+++ Records supplied
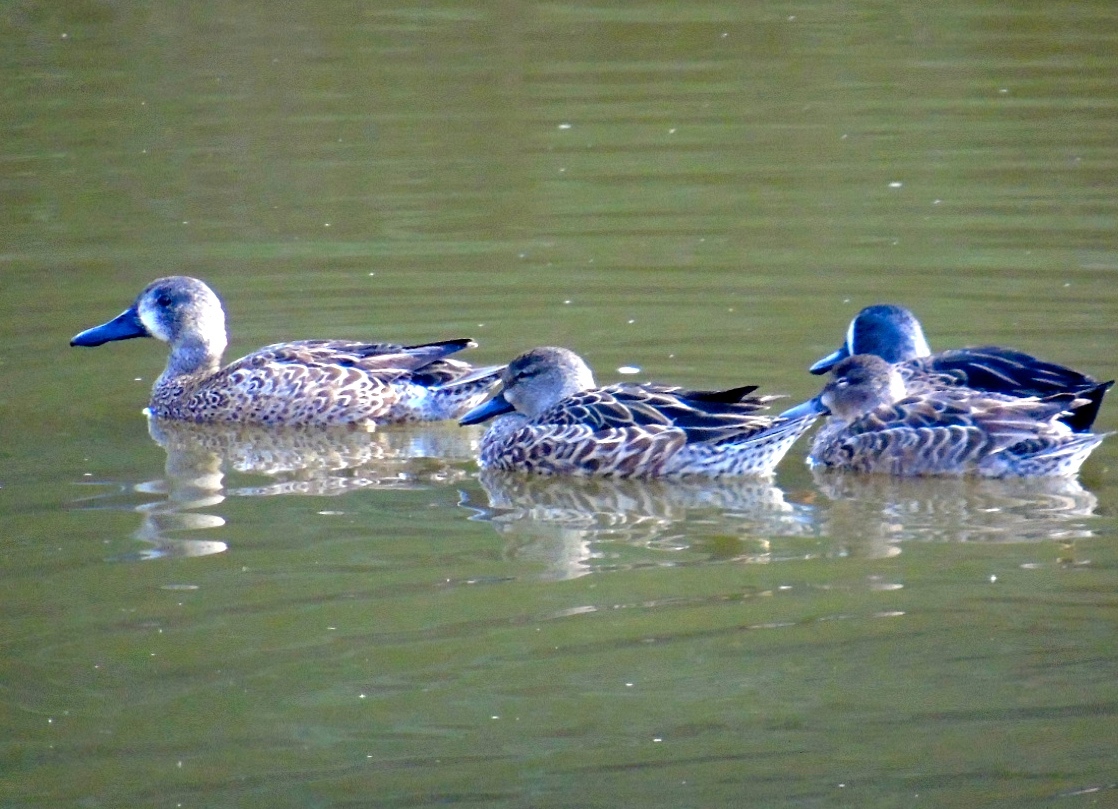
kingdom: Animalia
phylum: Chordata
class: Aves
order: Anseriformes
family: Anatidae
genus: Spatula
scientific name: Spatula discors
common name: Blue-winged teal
++++++
**Stated problem:**
Retype every line of the data above character for character, leaving out the picture.

**Task solution:**
kingdom: Animalia
phylum: Chordata
class: Aves
order: Anseriformes
family: Anatidae
genus: Spatula
scientific name: Spatula discors
common name: Blue-winged teal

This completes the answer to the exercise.